EDITORIAL – PENSAR, SONHAR – AGIR TALVEZ

Quando desistimos dos nossos projectos, quando decidimos ser realistas e deixar de sonhar, podemos continuar vivos, mas deixámos de existir, disse Mark Twain. A cabeça deve ser usada para pensar, mas há pessoas que são como os alfinetes – a cabeça não é o mais importante, disse Jonathan Swift. Por outras palavras o disseram, mas o sentido seria este. Estes dois escritores nasceram em 30 de Novembro e, por isso, os recordamos aqui. No dia 30 de Novembro de 1667 nasceu  Jonathan Swift, escritor irlandês. Em 30 de Novembro de 1835 nasceu Mark Twain, escritor norte americano. Ambos, sob o manto da fantasia e do humor, nos deixaram livros de uma grande sabedoria, lições de vida. Ambos são geralmente considerados escritores de livros para crianças.

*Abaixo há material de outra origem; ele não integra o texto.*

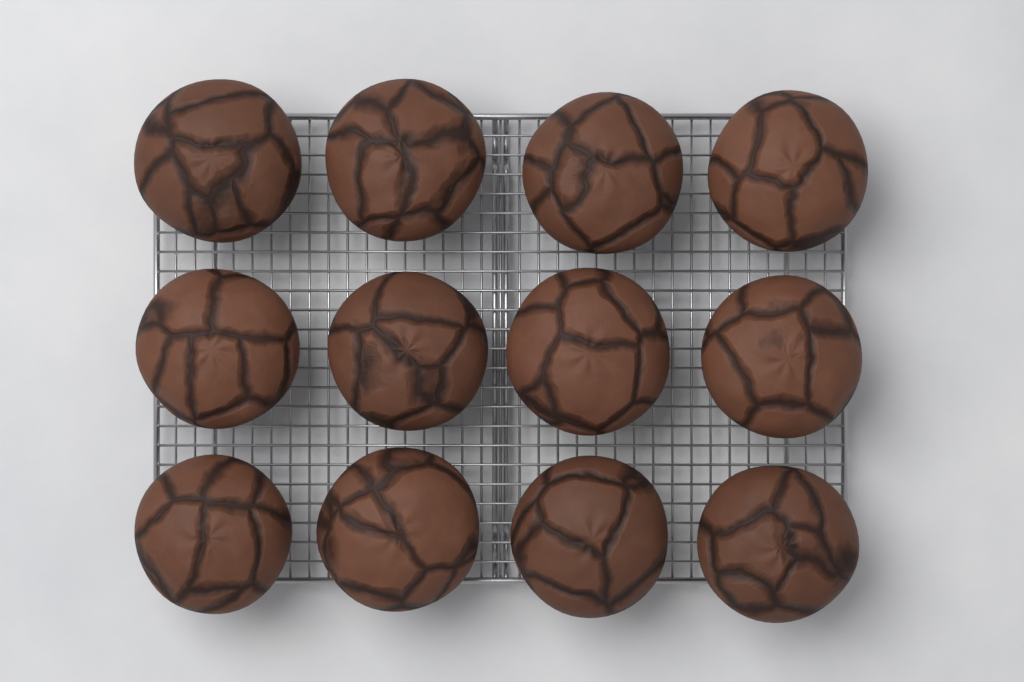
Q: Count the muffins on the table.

As Viagens de Gulliver (Gulliver’s Travels, livro lançado em 1726, é uma obra-prima de humor subtil, mas crítico. À época ainda havia ilhas por descobrir e grandes partes do planeta eram mal conhecidas, o que permitia a esperança de que houvesse algures civilizações desconhecidas. Após um naufrágio, Gulliver dá à costa de uma ilha chamada Lilliput habitada por seres muito pequenos. A pequenez dos liliputianos, fúteis e arrogantes, não é inocente, mas uma crítica à mediocridade, à pequenez da sociedade britânica, enxameada de idiotas guindados pelo nascimento ou pela desonestidade a lugares privilegiados. Vai depois arribar a uma ilha de gigantes, Brobdingnag, onde a grandeza dos habitantes, constitui de novo uma crítica a uma Inglaterra e a uma Europa onde impera a pequenez, mergulhadas em guerras sem sentido. E nas duas viagens que completam o périplo de Gulliver, são já não só os ingleses, mas os seres humanos o alvo da crítica.

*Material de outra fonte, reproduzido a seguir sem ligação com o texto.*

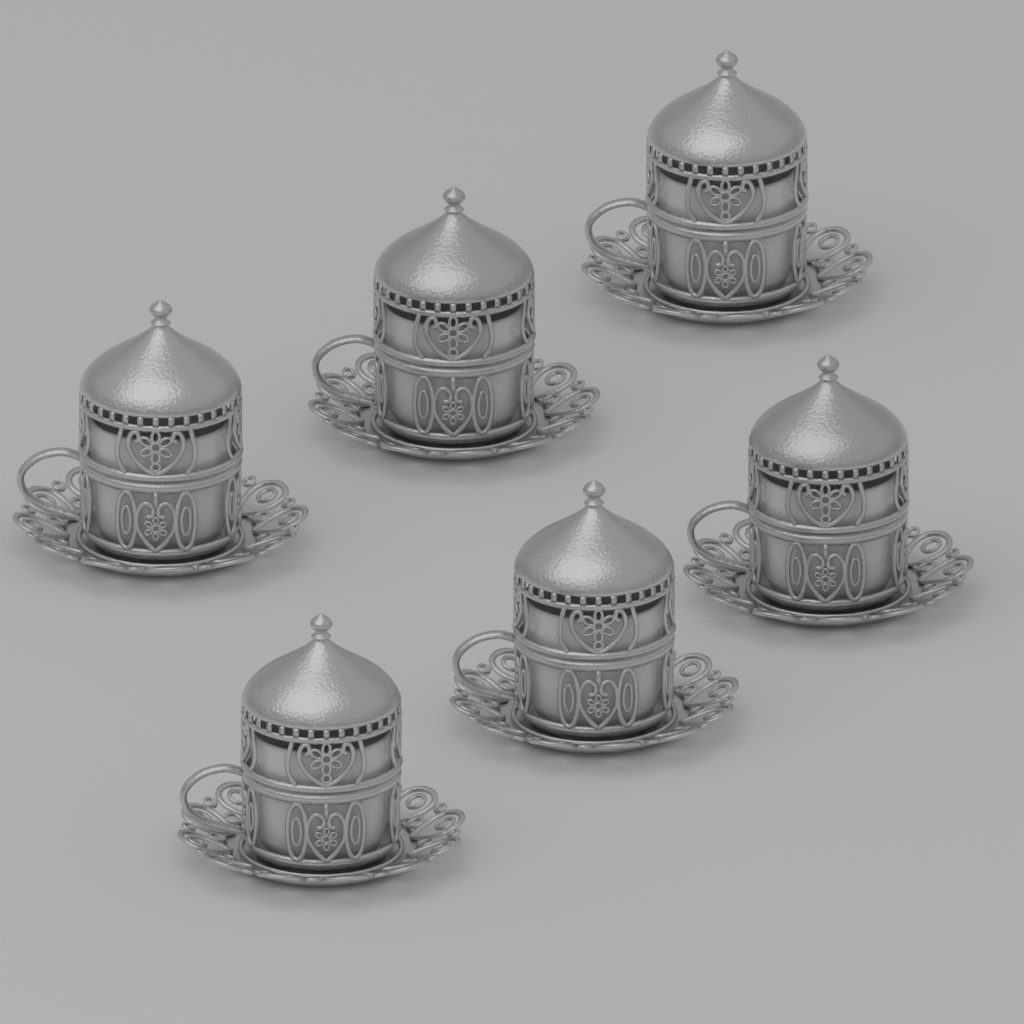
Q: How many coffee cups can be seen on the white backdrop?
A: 6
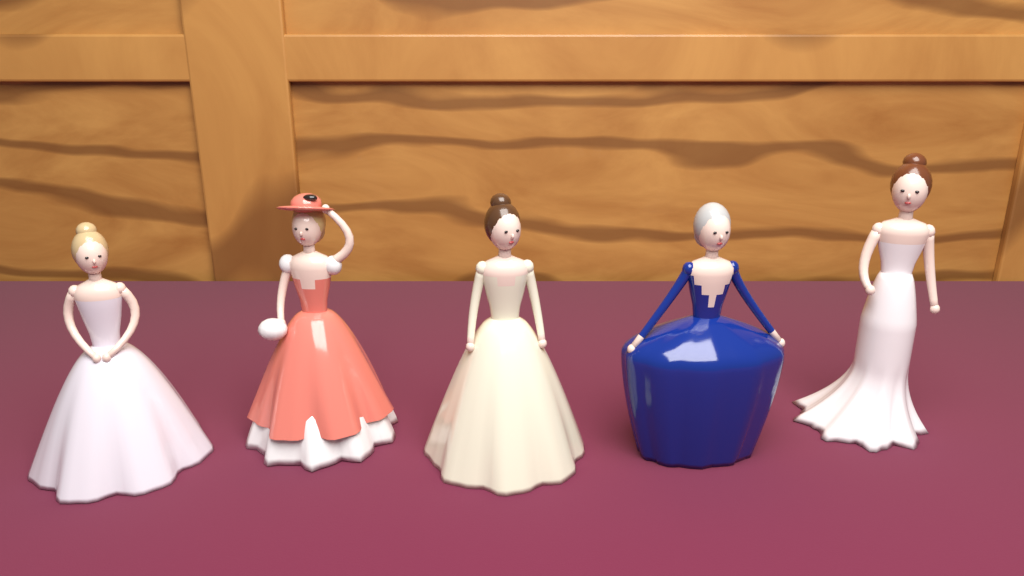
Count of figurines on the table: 5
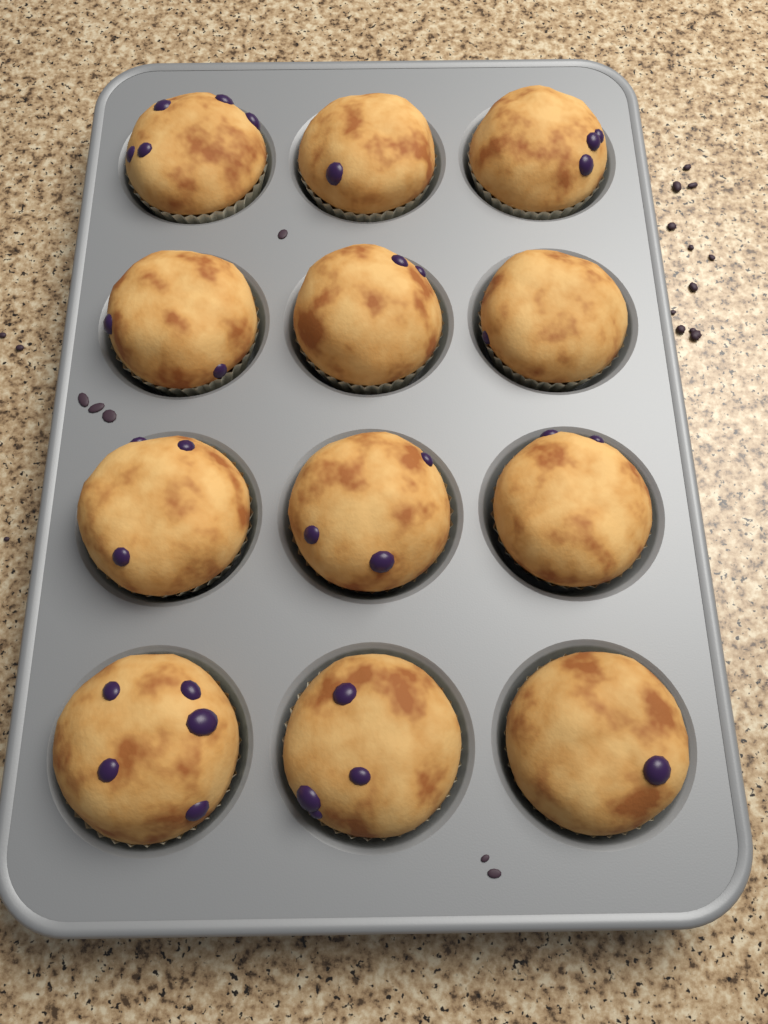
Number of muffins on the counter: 12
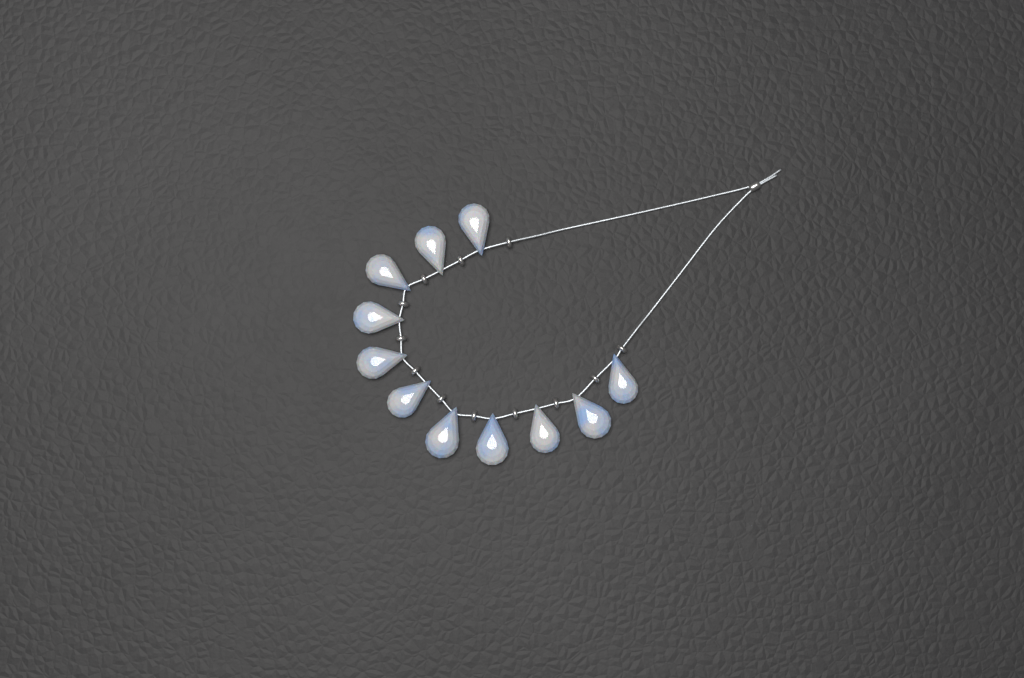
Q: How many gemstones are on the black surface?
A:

Mark Twain foi outro escritor que, tal como Swift, escolheu a via satírica para afirmar a sua maneira de ver o mundo. Tom Sawyer, um garoto, o herói de quatro obras do autor, é à sua maneira um Quixote que teima em ver o mundo, não como é, mas como ele entende que devia ser. Nos Estados Unidos do século XIX, numa pequena cidade das margens do Mississippi, toda uma filosofia de vida contrária ao sonho americano (que hoje se transformou num pesadelo mundial) é enunciada por Tom Sawyer que sobressai de um grupo de personagens magníficas,  Huckleberry Finn, o amigo e cúmplice de pequenas patifarias,  Sidney, o irmão, a bondosa tia Polly, a prima Mary…  Umberto Eco cita-o numa passagem de A Misteriosa Chama da Rainha Loana….

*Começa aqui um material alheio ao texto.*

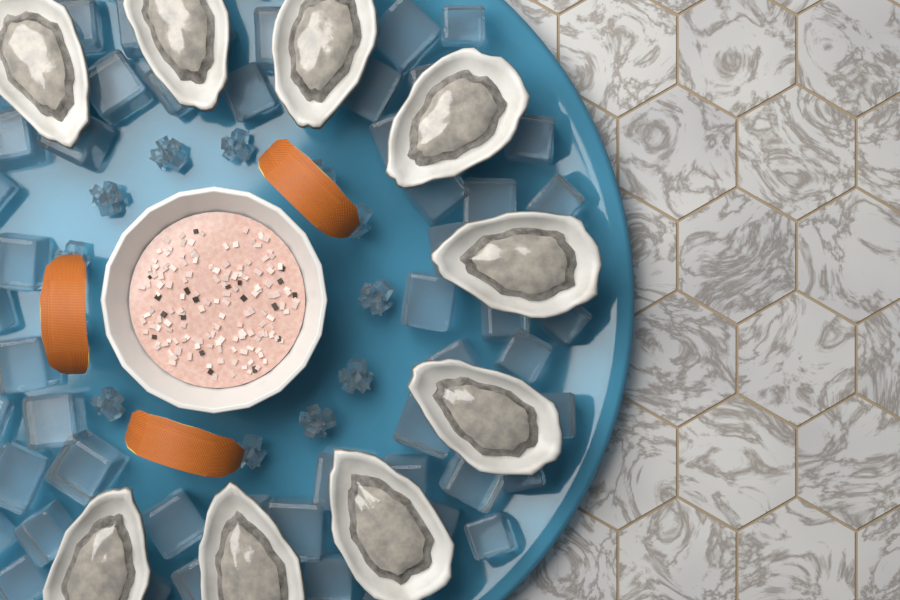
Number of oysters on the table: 9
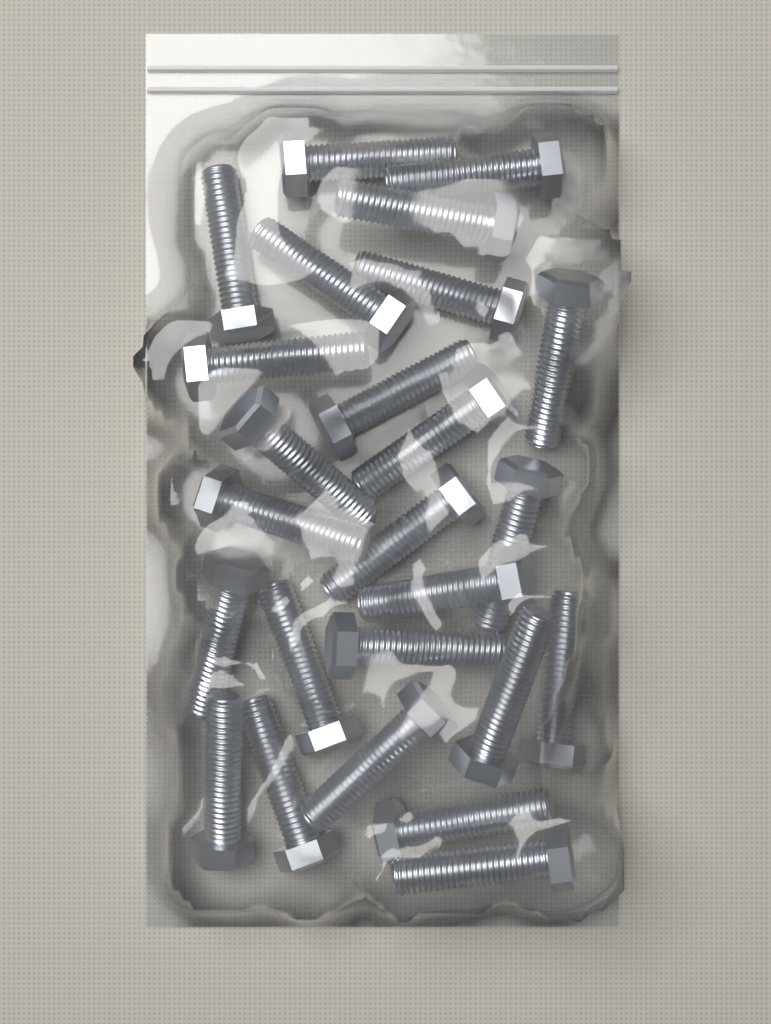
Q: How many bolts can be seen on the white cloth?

Mas, dirão – então isto é editorial que se apresente? O que tem isto a ver com a realidade dos nossos dias? Então a intenção de acabar com o Ensino Público gratuito, num claro convite ao abandono escolar, não são coisas mais importantes. Pois são. Falta-nos um Swift que satirize a  pequenez de governantes que, perante uma grave situação económica criada pelo esbanjamento, pela corrupção, pelo enriquecimento illícito de ministros, amigos e familiares de quem ascende ao poder para representar os eleitores, optam pela medida mais fácil – recorrer ao dinheiro de quem trabalha, de quem trabalhou uma vida…

Sonhar, pensar. Pensar num mundo sem coelhos, sem gaspares. Sonhar que é possível mudar a vida e transformar o mundo.